Output every line of text in the material below verbatim, leaving the pictures out.

──────── Material for the task ────────

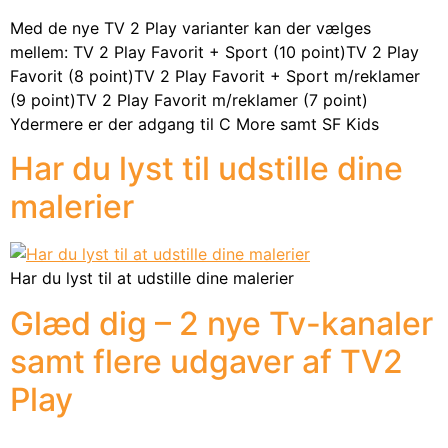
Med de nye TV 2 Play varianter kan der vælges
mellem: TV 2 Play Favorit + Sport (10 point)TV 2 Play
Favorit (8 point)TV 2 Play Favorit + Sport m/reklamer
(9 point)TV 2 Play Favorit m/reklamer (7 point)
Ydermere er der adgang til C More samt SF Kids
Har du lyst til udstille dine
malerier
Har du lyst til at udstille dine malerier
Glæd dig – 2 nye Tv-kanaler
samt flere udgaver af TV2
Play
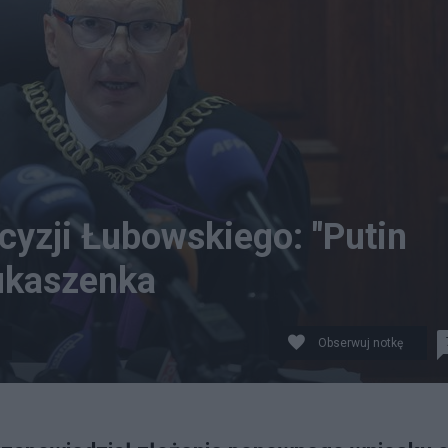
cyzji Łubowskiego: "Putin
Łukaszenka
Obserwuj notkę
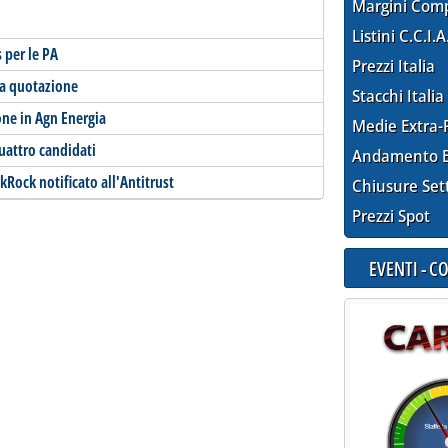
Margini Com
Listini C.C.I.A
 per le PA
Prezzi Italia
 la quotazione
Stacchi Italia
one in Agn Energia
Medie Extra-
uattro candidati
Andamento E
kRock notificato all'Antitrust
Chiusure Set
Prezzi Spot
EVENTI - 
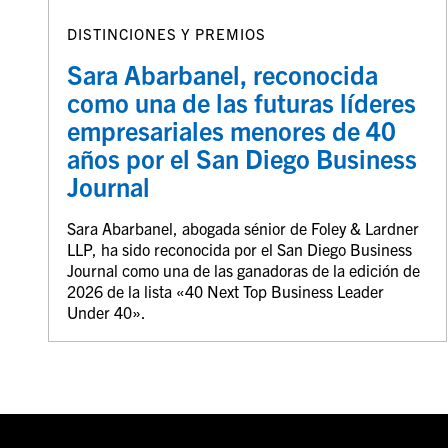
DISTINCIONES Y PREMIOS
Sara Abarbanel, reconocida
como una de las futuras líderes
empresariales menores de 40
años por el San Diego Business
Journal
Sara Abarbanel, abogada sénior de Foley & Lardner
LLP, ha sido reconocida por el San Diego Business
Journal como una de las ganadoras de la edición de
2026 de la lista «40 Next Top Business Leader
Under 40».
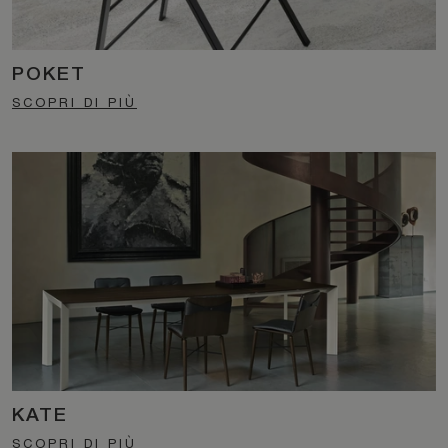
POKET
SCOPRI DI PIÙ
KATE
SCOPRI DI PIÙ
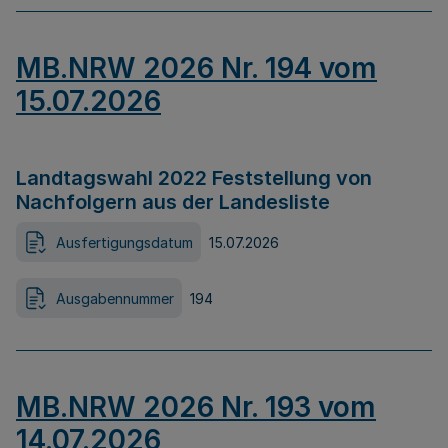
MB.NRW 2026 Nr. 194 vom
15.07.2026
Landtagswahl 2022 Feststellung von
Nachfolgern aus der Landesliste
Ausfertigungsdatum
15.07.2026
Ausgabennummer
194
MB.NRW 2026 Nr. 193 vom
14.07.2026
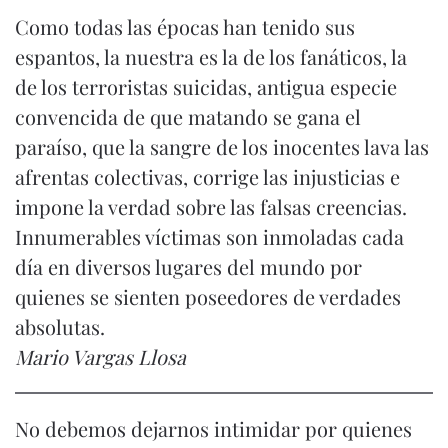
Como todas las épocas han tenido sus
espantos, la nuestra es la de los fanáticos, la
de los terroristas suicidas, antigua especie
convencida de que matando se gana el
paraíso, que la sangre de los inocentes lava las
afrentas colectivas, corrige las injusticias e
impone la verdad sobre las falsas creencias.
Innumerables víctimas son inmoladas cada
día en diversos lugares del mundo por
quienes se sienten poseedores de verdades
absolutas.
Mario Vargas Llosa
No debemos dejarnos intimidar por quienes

────────

◆ Solution to this exercise
Med de nye TV 2 Play varianter kan der vælges
mellem: TV 2 Play Favorit + Sport (10 point)TV 2 Play
Favorit (8 point)TV 2 Play Favorit + Sport m/reklamer
(9 point)TV 2 Play Favorit m/reklamer (7 point)
Ydermere er der adgang til C More samt SF Kids
Har du lyst til udstille dine
malerier
Har du lyst til at udstille dine malerier
Glæd dig – 2 nye Tv-kanaler
samt flere udgaver af TV2
Play
cyzji Łubowskiego: "Putin
Łukaszenka
Obserwuj notkę
Margini Com
Listini C.C.I.A
 per le PA
Prezzi Italia
 la quotazione
Stacchi Italia
one in Agn Energia
Medie Extra-
uattro candidati
Andamento E
kRock notificato all'Antitrust
Chiusure Set
Prezzi Spot
EVENTI - 
DISTINCIONES Y PREMIOS
Sara Abarbanel, reconocida
como una de las futuras líderes
empresariales menores de 40
años por el San Diego Business
Journal
Sara Abarbanel, abogada sénior de Foley & Lardner
LLP, ha sido reconocida por el San Diego Business
Journal como una de las ganadoras de la edición de
2026 de la lista «40 Next Top Business Leader
Under 40».
POKET
SCOPRI DI PIÙ
KATE
SCOPRI DI PIÙ
MB.NRW 2026 Nr. 194 vom
15.07.2026
Landtagswahl 2022 Feststellung von
Nachfolgern aus der Landesliste
Ausfertigungsdatum
15.07.2026
Ausgabennummer
194
MB.NRW 2026 Nr. 193 vom
14.07.2026
Como todas las épocas han tenido sus
espantos, la nuestra es la de los fanáticos, la
de los terroristas suicidas, antigua especie
convencida de que matando se gana el
paraíso, que la sangre de los inocentes lava las
afrentas colectivas, corrige las injusticias e
impone la verdad sobre las falsas creencias.
Innumerables víctimas son inmoladas cada
día en diversos lugares del mundo por
quienes se sienten poseedores de verdades
absolutas.
Mario Vargas Llosa
No debemos dejarnos intimidar por quienes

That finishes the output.